Task requirements:
A) In the discussion of IQ estimates below, translate this sentence into Spanish: "If you’re able to drive the conversation like that, you can get information about IQ, and that information may have a larger impact than race."
B) Reproduce word for word the part of the discussion of IQ estimates below that runs from "If you’re able" down to "isn’t the case.".
C) Extend the discussion of IQ estimates below, starting right after its final sentence.

Given passage:
+++
I wasn’t talking about “verbal ability” (which, to the extent that can be found out in ten minutes, correlates more with where someone grew up than with IQ), but about what they say, e.g. their reaction to finding out that I’m a physics student (though for this particular example there are lots of confounding factors), or what kinds of activities they enjoy.
If you’re able to drive the conversation like that, you can get information about IQ, and that information may have a larger impact than race. But to “screen off” evidence means making that evidence conditionally independent- once you knew their level of interest in physics, race would give you no information about their IQ. That isn’t the case.
Imagine that all races have Gaussian IQ distributions with the same standard deviation, but different means, and consider just the population of people whose IQs are above 132 (‘geniuses’ for this comment). In such a model, the mean IQ of black geniuses will be smaller than the mean IQ of white geniuses which will be smaller than the mean IQ of Jewish geniuses- so even knowing a lower bound for IQ won’t screen off the evidence provided by race!
Huh, sure, if the likelihood is a reversed Heaviside step. If the likelihood is itself a Gaussian, then the posterior is a Gaussian whose mean is the weighed average of that of the prior and that of the likelihood, weighed by the inverse squared standard deviations. So even if the st.dev. of the likelihood was half that of the prior for each race, the difference in posterior means would shrink by five times.
Right- there’s lots of information out there that will narrow your IQ estimate of someone else more than their race will, like that they’re a professional physicist or member of MENSA, but evidence only becomes worthless when it’s independent of the quantity you’re interested in given the other things you know.
+++
Supplied material:

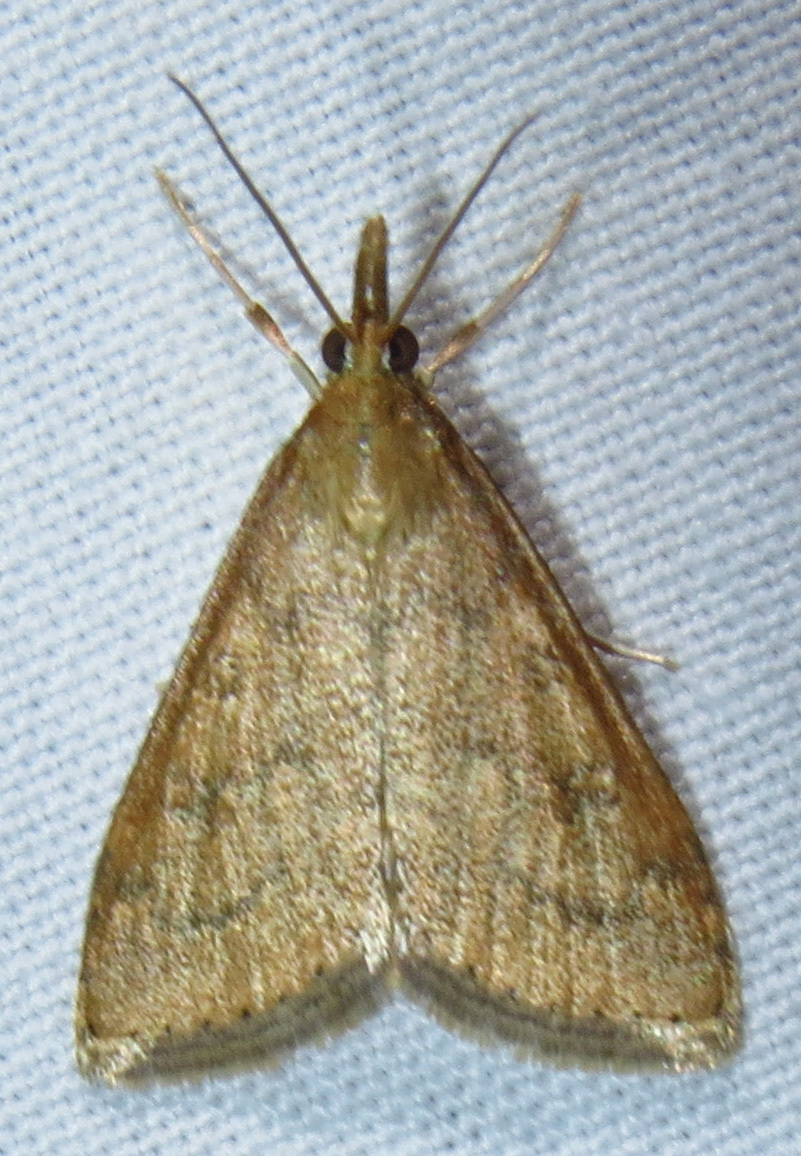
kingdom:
+++
Solved tasks:
A) Si eres capaz de dirigir la conversación de esa manera, puedes obtener información sobre el CI, y esa información puede tener un impacto mayor que la raza.

B)
If you’re able to drive the conversation like that, you can get information about IQ, and that information may have a larger impact than race. But to “screen off” evidence means making that evidence conditionally independent- once you knew their level of interest in physics, race would give you no information about their IQ. That isn’t the case.

C)
Can you give an example of evidence becoming worthless? (I can’t think of any.)
You have a theory that a certain kind of building is highly prone to fire. You see a news report that mentions that a building of that kind has burnt down on Main Street. The news report supports your theory—unless you were a witness to the fire the previous night.
If you were promoting the theory before that point, the police may still have some pointed questions to ask you.
I’m talking about how valuable the evidence is to you, the theory-promoter. If you were there, then the news report tells you nothing you didn’t already know.
I understood your point. I was simply making a joke.
In this case, if the news report is consistent with my recollections, it seems that is evidence of the reliability of the news, and of the reliability of my memory, and additional evidence that the event actually occurred that way.
No?
Yeah, true. But having been there the previous night, and making good observations the previous night, certainly makes the news report go from pretty strong evidence to almost nothing.
EDIT: Really the important thing I think, is that if your observations are good enough than the evidence from the news report is “worthless”, in the sense that you shouldn’t pay to find out whether there was a news report that backs up your observations. It’s not worth the time it takes to hear it..
Hm.
Maybe I’m missing your point altogether, but it seems this is only true if the only thing I care about is the truth of that one theory of mine. If I also care about, for example, whether news reports are typically reliable, then suddenly the news report is worth a lot more.
But, sure, given that premise, I agree.
Suppose A gives me information about B, and B gives me information about C; they’re dependent. (Remember, probabilistic dependence is always mutual.) A gives me information about C (through B) only if I don’t know B. If I know B, then A is conditionally independent of C, and so learning A tells me nothing about C.
So essentially… a new fact is useless only if it’s a subset of knowledge you already have?
That seems like a fine way to put it.